Он снял пластинку, обтер ее носовым платком, положил в конверт, задрав кверху подбородок, покачал головой и вдруг выронил пластинку из рук, и она разбилась.
Офицеры переглянулись.
Ван Вельде тем временем вносил сыры.
Бло с отсутствующим выражением лица возвратился на свое место. Наступило неловкое молчание. Никто не мог понять, намеренно разбил он пластинку или нечаянно. И вдруг, словно то была издевка, мелодия зазвучала снова, далекая и неотчетливая, как галлюцинация.
Розы распускаются под небом Пикардии… — горланила солдатня.
Они столько раз ее слышали, что в конце концов признали своей. Сновавшие по комнатам подавальщики все время напевали эту песню, и люди, разместившиеся там, подхватили ее. Она как бы заново родилась и явилась всем в новом обличье: более ритмической, более народной и более радостной.
Капитан горестно усмехнулся, покоряясь судьбе и иронизируя над самим собой. Он хотел было подвинуть к столу свой стул, но тут затрещал телефон, допотопный полевой телефон из эбонита.
Робер, сидевший к нему ближе других, взглядом попросил у командира разрешения и снял трубку.
— Я Эмиль, я Эмиль, Эмиль. Говорит Эмиль, — взывал с другого конца провода мужской голос, принадлежавший, по всей видимости, уроженцу Лилля.
Слышимость была плохая, Робер заткнул пальцем другое ухо и вдруг всем своим существом он почувствовал близкую беду.
— Алло! Эмиль вызывает Сильвию. Эмиль вызывает Сильвию.
— Сильвия слушает.
Весь полк назывался «Эмиль», а батальон партизан «Сильвия». В штабе очень гордились такой находчивостью и не подозревали, что немцы придумали ту же хитрость и именовали себя «Хильдой», «Зигфридом», «Баварией». Штаб полковника спрашивал капитана. Бло де Рени осушил свой стакан и подошел к аппарату. Он слушал с элегантно-скучающим видом, подставляя огню, чадившему в камине, отчего в комнате стоял запах резины, то одну, то другую ногу в высоком сапоге. Несколько раз он перекладывал трубку из одной руки в другую. Лицо его оставалось бесстрастным.

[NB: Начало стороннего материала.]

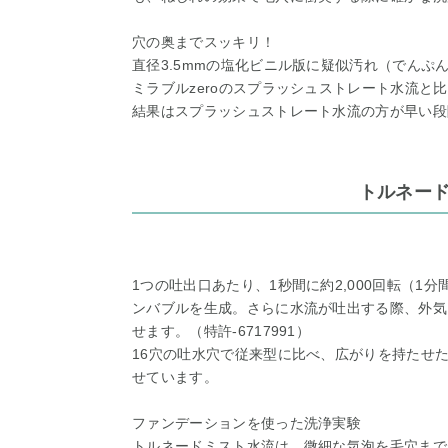
穴の奥までスッキリ！
直径3.5mmの塩化ビニル版に疑似汚れ（でんぷ
ミラブルzeroのスプラッシュストレート水流と
結果はスプラッシュストレート水流の方が早い段
トルネー
1つの吐出口あたり、1秒間に約2,000回転（1
ンバブルを生成。さらに水流が吐出する際、外気
せます。（特許-6717991）
16穴の吐水穴で従来型に比べ、広がりを持たせ
せています。
ファンデーションを使った洗浄実験
トルネードミスト水流は、微細な気泡を毛穴まで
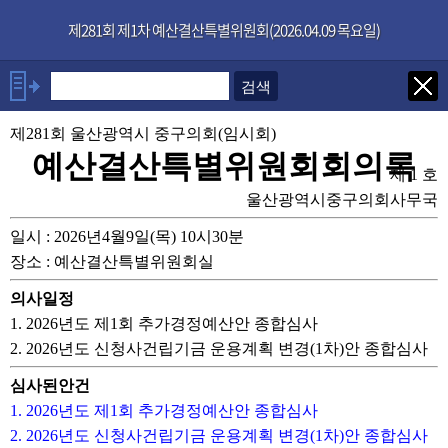
본문으로 바로가기
기능메뉴 메뉴 바로가기
×
제281회 제1차 예산결산특별위원회(2026.04.09 목요일)
발언자
안건
제281회 울산광역시 중구의회(임시회)
예산결산특별위원회회의록
제 1 호
부록
울산광역시중구의회사무국
일시 : 2026년4월9일(목) 10시30분
장소 : 예산결산특별위원회실
의사일정
1. 2026년도 제1회 추가경정예산안 종합심사
2. 2026년도 신청사건립기금 운용계획 변경(1차)안 종합심사
심사된안건
1. 2026년도 제1회 추가경정예산안 종합심사
2. 2026년도 신청사건립기금 운용계획 변경(1차)안 종합심사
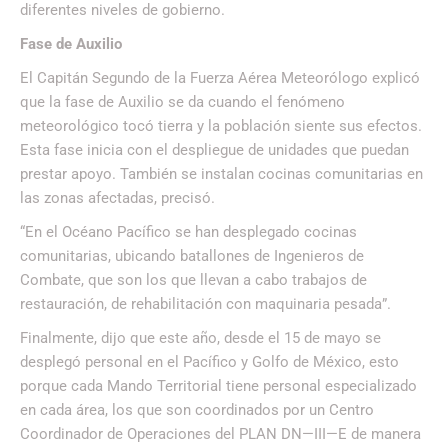
diferentes niveles de gobierno.
Fase de Auxilio
El Capitán Segundo de la Fuerza Aérea Meteorólogo explicó
que la fase de Auxilio se da cuando el fenómeno
meteorológico tocó tierra y la población siente sus efectos.
Esta fase inicia con el despliegue de unidades que puedan
prestar apoyo. También se instalan cocinas comunitarias en
las zonas afectadas, precisó.
“En el Océano Pacífico se han desplegado cocinas
comunitarias, ubicando batallones de Ingenieros de
Combate, que son los que llevan a cabo trabajos de
restauración, de rehabilitación con maquinaria pesada”.
Finalmente, dijo que este año, desde el 15 de mayo se
desplegó personal en el Pacífico y Golfo de México, esto
porque cada Mando Territorial tiene personal especializado
en cada área, los que son coordinados por un Centro
Coordinador de Operaciones del PLAN DN—III—E de manera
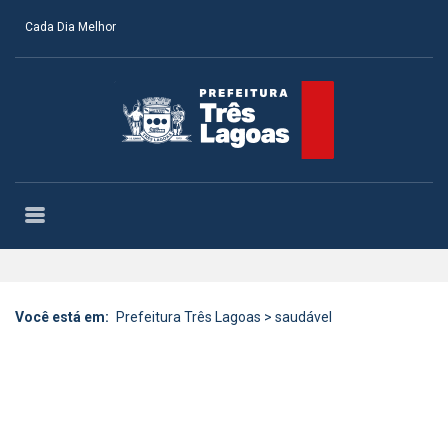
Cada Dia Melhor
Você está em:
Prefeitura Três Lagoas
>
saudável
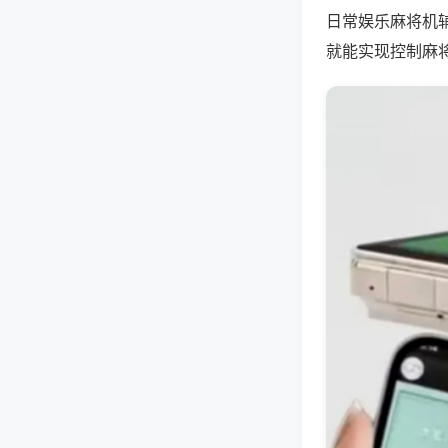
日常娱乐麻将机
就能实现控制麻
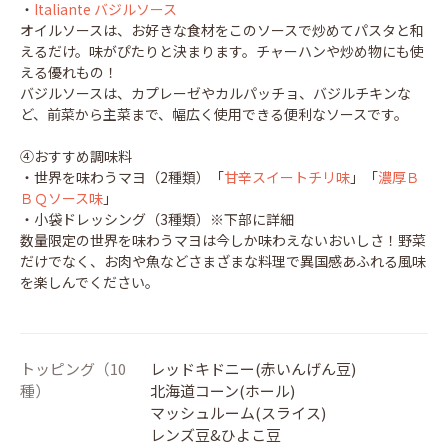
・
Italiante バジルソース
オイルソースは、お好きな食材をこのソースで炒めてパスタと和
えるだけ。味がぴたりと決まります。チャーハンや炒め物にも使
える優れもの！
バジルソースは、カプレーゼやカルパッチョ、バジルチキンな
ど、前菜から主菜まで、幅広く使用できる便利なソースです。
④おすすめ調味料
・世界を味わうマヨ（2種類）「
甘辛スイートチリ味
」「
濃厚Ｂ
ＢＱソース味
」
・小袋ドレッシング（3種類）※下部に詳細
数量限定の世界を味わうマヨは今しか味わえないおいしさ！野菜
だけでなく、お肉や魚などさまざまな料理で異国感あふれる風味
を楽しんでください。
トッピング（10
レッドキドニー(赤いんげん豆)
種）
北海道コーン(ホール)
マッシュルーム(スライス)
レンズ豆&ひよこ豆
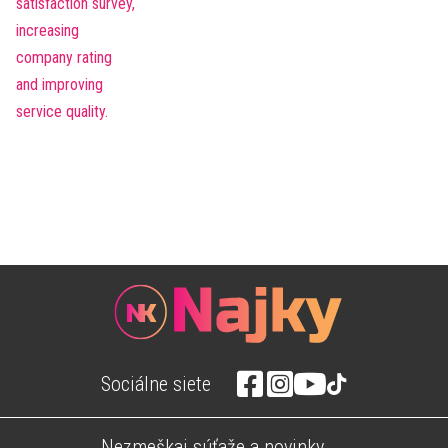
Sociálne siete
Nezmeškaj súťaže a novinky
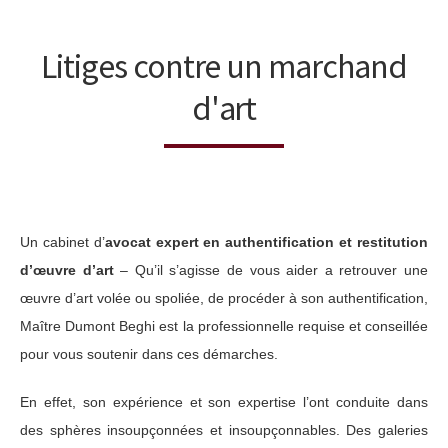
Litiges contre un marchand
d'art
Un cabinet d’
avocat expert en authentification et restitution
d’œuvre d’art
– Qu’il s’agisse de vous aider a retrouver une
œuvre d’art volée ou spoliée, de procéder à son authentification,
Maître Dumont Beghi est la professionnelle requise et conseillée
pour vous soutenir dans ces démarches.
En effet, son expérience et son expertise l’ont conduite dans
des sphères insoupçonnées et insoupçonnables. Des galeries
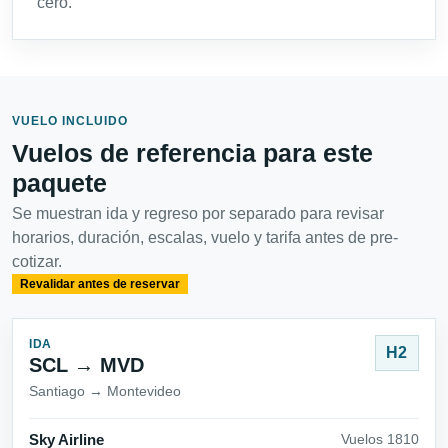
cero.
VUELO INCLUIDO
Vuelos de referencia para este
paquete
Se muestran ida y regreso por separado para revisar
horarios, duración, escalas, vuelo y tarifa antes de pre-
cotizar.
Revalidar antes de reservar
IDA
H2
SCL → MVD
Santiago → Montevideo
Sky Airline
Vuelos 1810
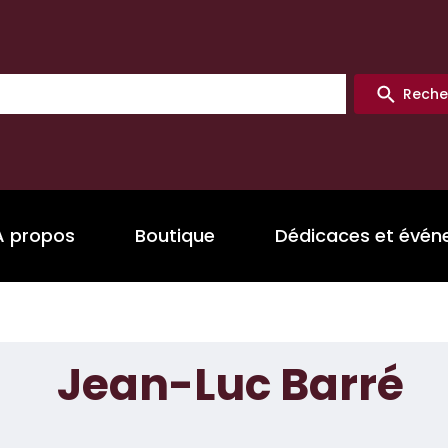
Reche
A propos
Boutique
Dédicaces et évé
Jean-Luc Barré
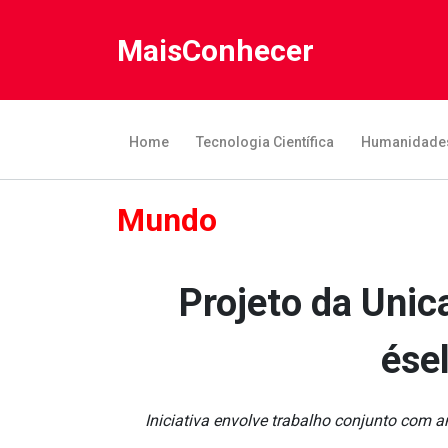
MaisConhecer
Home
Tecnologia Científica
Humanidade
Mundo
Projeto da Unic
ése
Iniciativa envolve trabalho conjunto com a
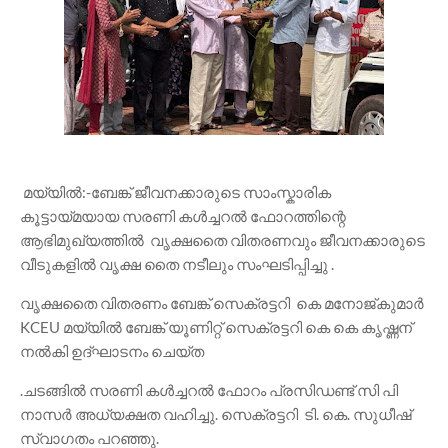
മയ്യിൽ:-ബേങ്ക് ജീവനക്കാരുടെ സാംസ്കാരിക
കൂട്ടായ്മയായ സരണി കൾച്ചറൽ ഫോറത്തിന്റെ
ആഭിമുഖ്യത്തിൽ വൃക്ഷതൈ വിതരണവും ജീവനക്കാരുടെ
വീടുകളിൽ വൃക്ഷ തൈ നടീലും സംഘടിപ്പിച്ചു .
വൃക്ഷതൈ വിതരണം ബേങ്ക് സെക്രട്ടറി കെ മനോജ്‌കുമാർ
KCEU മയ്യിൽ ബേങ്ക് യൂണിറ്റ് സെക്രട്ടറി കെ കെ കൃഷ്ണന്
നൽകി ഉദ്ഘാടനം ചെയ്ത
.ചടങ്ങിൽ സരണി കൾച്ചറൽ ഫോറം പ്രസിഡണ്ട്‌ സി പി
നാസർ അധ്യക്ഷത വഹിച്ചു. സെക്രട്ടറി ടി. കെ. സുധീഷ്
സ്വാഗതം പറഞ്ഞു.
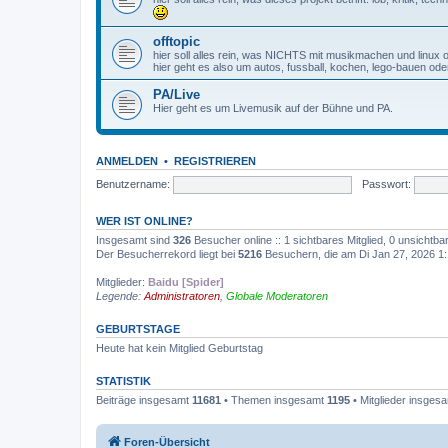
offtopic
hier soll alles rein, was NICHTS mit musikmachen und linux
hier geht es also um autos, fussball, kochen, lego-bauen oder
PA/Live
Hier geht es um Livemusik auf der Bühne und PA.
ANMELDEN
•
REGISTRIEREN
Benutzername:
Passwort:
WER IST ONLINE?
Insgesamt sind
326
Besucher online :: 1 sichtbares Mitglied, 0 unsichtb
Der Besucherrekord liegt bei
5216
Besuchern, die am Di Jan 27, 2026 1:1
Mitglieder:
Baidu [Spider]
Legende:
Administratoren
,
Globale Moderatoren
GEBURTSTAGE
Heute hat kein Mitglied Geburtstag
STATISTIK
Beiträge insgesamt
11681
• Themen insgesamt
1195
• Mitglieder insges
Foren-Übersicht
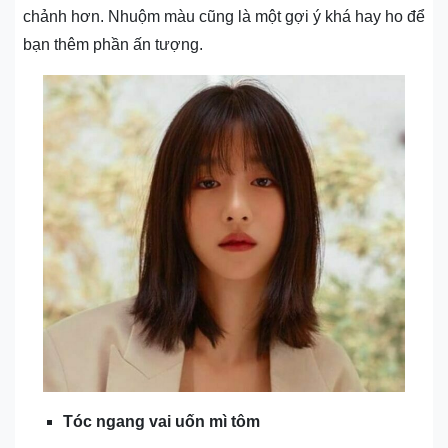
chảnh hơn. Nhuộm màu cũng là một gợi ý khá hay ho để
bạn thêm phần ấn tượng.
Tóc ngang vai uốn mì tôm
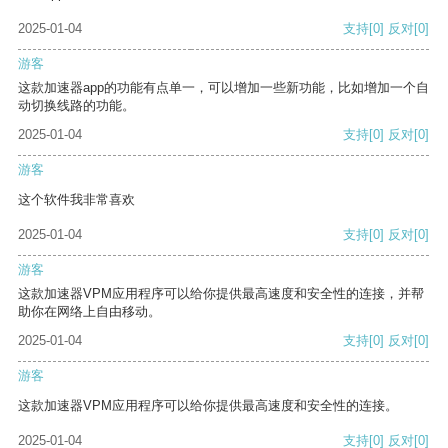
2025-01-04
支持
[0]
反对
[0]
游客
这款加速器app的功能有点单一，可以增加一些新功能，比如增加一个自
动切换线路的功能。
2025-01-04
支持
[0]
反对
[0]
游客
这个软件我非常喜欢
2025-01-04
支持
[0]
反对
[0]
游客
这款加速器VPM应用程序可以给你提供最高速度和安全性的连接，并帮
助你在网络上自由移动。
2025-01-04
支持
[0]
反对
[0]
游客
这款加速器VPM应用程序可以给你提供最高速度和安全性的连接。
2025-01-04
支持
[0]
反对
[0]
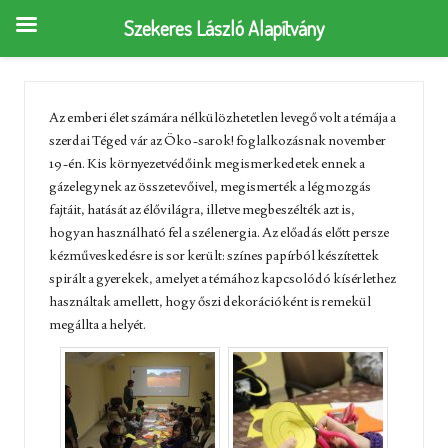
Szekeres László Alapítvány
Az emberi élet számára nélkülözhetetlen levegő volt a témája a
szerdai Téged vár az Öko-sarok! foglalkozásnak november
19-én. Kis környezetvédőink megismerkedetek ennek a
gázelegynek az összetevőivel, megismerték a légmozgás
fajtáit, hatását az élővilágra, illetve megbeszélték azt is,
hogyan használható fel a szélenergia. Az előadás előtt persze
kézműveskedésre is sor került: színes papírból készítettek
spirált a gyerekek, amelyet a témához kapcsolódó kísérlethez
használtak amellett, hogy őszi dekorációként is remekül
megállta a helyét.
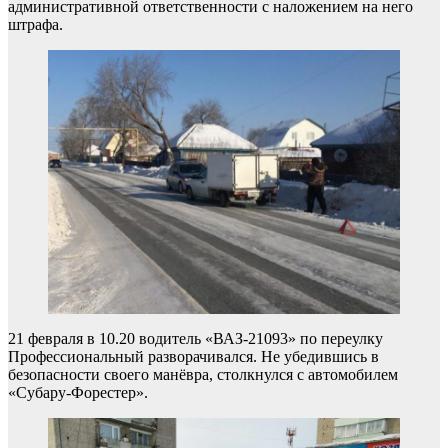
административной ответственности с наложением на него
штрафа.
21 февраля в 10.20 водитель «ВАЗ-21093» по переулку
Профессиональный разворачивался. Не убедившись в
безопасности своего манёвра, столкнулся с автомобилем
«Субару-Форестер».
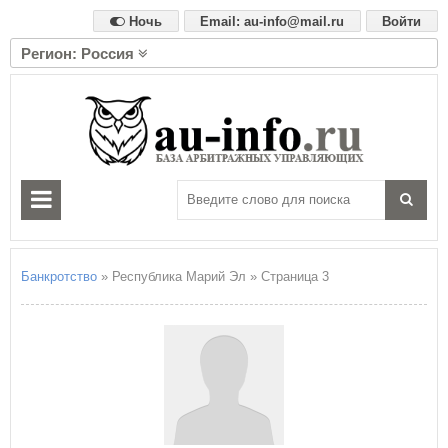
Ночь
Email: au-info@mail.ru
Войти
Регион: Россия
А
Алтайский край
Амурская область
Архангельская область
Астраханская область
Б
Белгородская область
Брянская область
Банкротство
» Республика Марий Эл » Страница 3
В
Владимирская область
Волгоградская область
Вологодская область
Воронежская область
Е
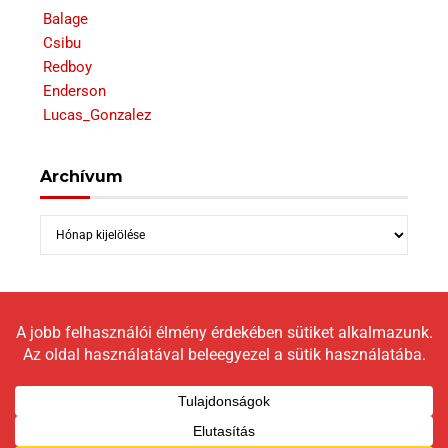
Balage
Csibu
Redboy
Enderson
Lucas_Gonzalez
Archívum
Archívum
Copyright © 2026 LokomotívBlog |
Graceful Theme by
Optima Themes
Impresszum
Állásfoglalás
Moderálási elveink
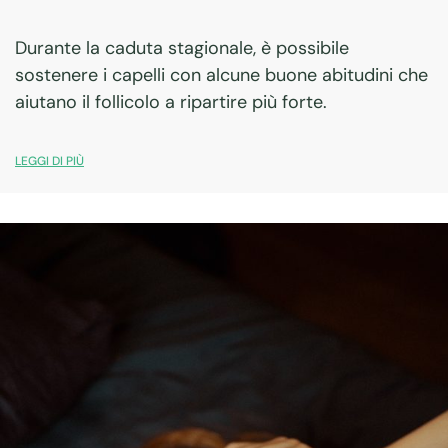
Durante la caduta stagionale, è possibile
sostenere i capelli con alcune buone abitudini che
aiutano il follicolo a ripartire più forte.
LEGGI DI PIÙ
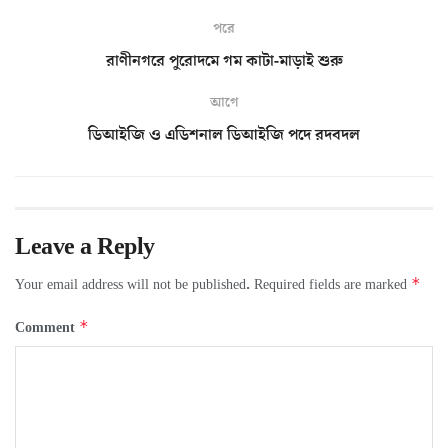
পরে
রাণীনগরে পুরোদমে গম কাটা-মাড়াই শুরু
আগে
ডিআইজি ও এডিশনাল ডিআইজি পদে রদবদল
Leave a Reply
*
Your email address will not be published.
Required fields are marked
*
Comment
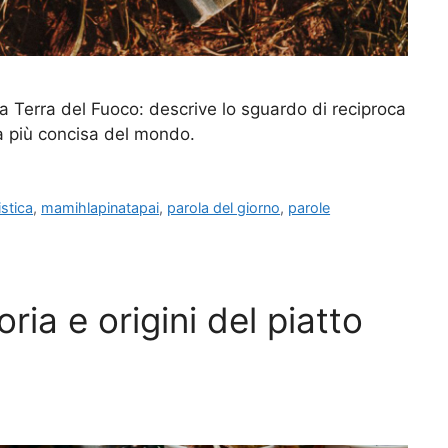
 Terra del Fuoco: descrive lo sguardo di reciproca
la più concisa del mondo.
istica
,
mamihlapinatapai
,
parola del giorno
,
parole
ria e origini del piatto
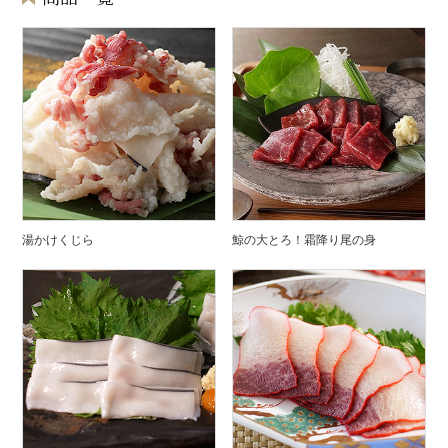
湯かけくじら
鯨の大とろ！霜降り尾の身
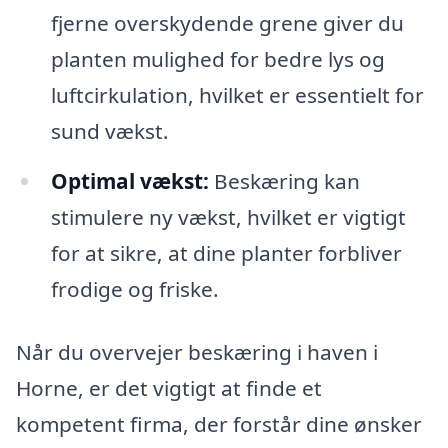
fjerne overskydende grene giver du
planten mulighed for bedre lys og
luftcirkulation, hvilket er essentielt for
sund vækst.
Optimal vækst:
Beskæring kan
stimulere ny vækst, hvilket er vigtigt
for at sikre, at dine planter forbliver
frodige og friske.
Når du overvejer beskæring i haven i
Horne, er det vigtigt at finde et
kompetent firma, der forstår dine ønsker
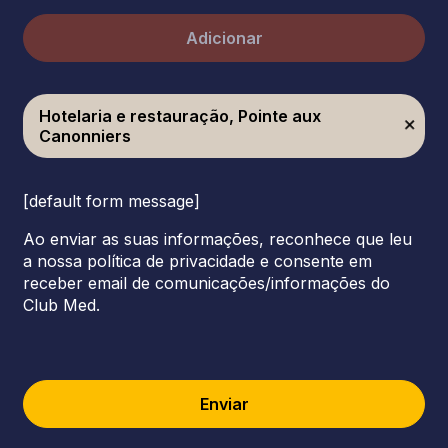
Adicionar
Hotelaria e restauração, Pointe aux
Canonniers
[default form message]
Ao enviar as suas informações, reconhece que leu
a nossa política de privacidade e consente em
receber email de comunicações/informações do
Club Med.
Enviar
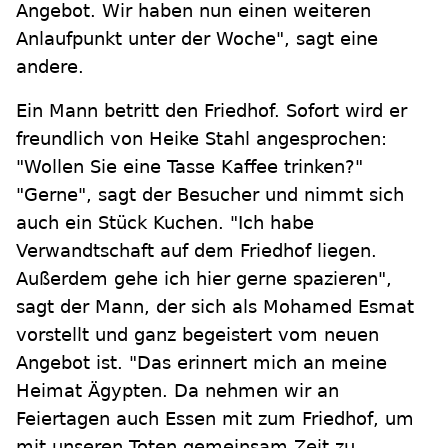
Angebot. Wir haben nun einen weiteren
Anlaufpunkt unter der Woche", sagt eine
andere.
Ein Mann betritt den Friedhof. Sofort wird er
freundlich von Heike Stahl angesprochen:
"Wollen Sie eine Tasse Kaffee trinken?"
"Gerne", sagt der Besucher und nimmt sich
auch ein Stück Kuchen. "Ich habe
Verwandtschaft auf dem Friedhof liegen.
Außerdem gehe ich hier gerne spazieren",
sagt der Mann, der sich als Mohamed Esmat
vorstellt und ganz begeistert vom neuen
Angebot ist. "Das erinnert mich an meine
Heimat Ägypten. Da nehmen wir an
Feiertagen auch Essen mit zum Friedhof, um
mit unseren Toten gemeinsam Zeit zu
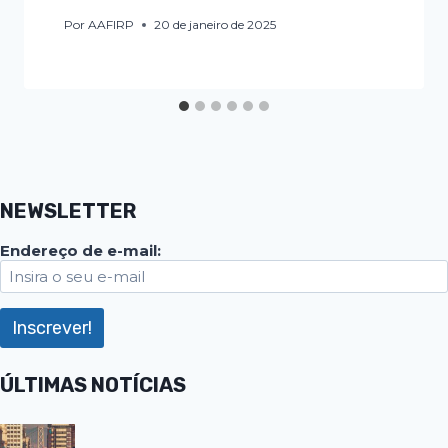
Por
AAFIRP
20 de janeiro de 2025
NEWSLETTER
Endereço de e-mail:
ÚLTIMAS NOTÍCIAS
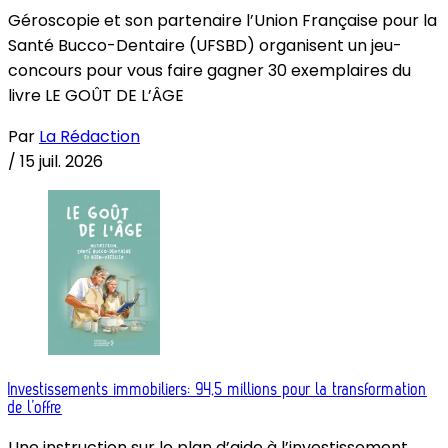
Géroscopie et son partenaire l’Union Française pour la
Santé Bucco-Dentaire (UFSBD) organisent un jeu-
concours pour vous faire gagner 30 exemplaires du
livre LE GOÛT DE L’ÂGE
Par
La Rédaction
/
15 juil. 2026
Investissements immobiliers: 94,5 millions pour la transformation
de l’offre
Une instruction sur le plan d’aide à l’investissement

— Слушаюсь, господин полковник, — произнес наконец Бло и стал по стойке смирно, словно полковник мог его видеть.
Он положил трубку на рычаг, поглядел, как играет огонь в камине, бросая на мрамор в прожилках то голубые тени, то оранжевые отсветы, пнул ногой разбитую пластинку, — осколки попали в огонь и зашипели, — и вернулся на свое место.
Позади него в камине потрескивал воск.
— Дорогой Шарли, — проговорил Бло, — придется нам обойтись без рождественской мессы. Похоже, немцам наплевать на нашу церемонность. Ничего не поделаешь — они дурно воспитаны. Штаб обеспокоен донесениями разведки, и ему немедленно нужны пленные.
— Вот так-то! — подытожил Кале.
Бло пропустил мимо ушей дерзкую реплику и продолжал:
— Итак, начало операции Мельхиор — в двадцать два часа ноль-ноль.
— А, с-скоты! — выругался Шарли.
Безумная Грета, Безумная Марго, в сапогах и каске, вооруженная до зубов, уже входила в темный салон супруги нотариуса Аглена Верхнего, где расколовшиеся на мелкие кусочки Розы Пикардии исходили черными слезами.
Глава X
Проверив еще раз наличный состав своего отряда, капитан решил, что двенадцати человек будет достаточно.
В операции Мельхиор должны были участвовать две боевые группы. Но все подразделения, как партизанские, так и регулярные, отличались крайним худосочием. И не только потому, что по случаю рождества многие получили увольнительные, но также и потому, что еще раньше многих перебросили в другие места, — во фландрской дивизии это произвело настоящее опустошение; таким образом, в мае тысяча девятьсот сорокового года противнику противостояли лишь малосильные, не способные к длительному сопротивлению подразделения.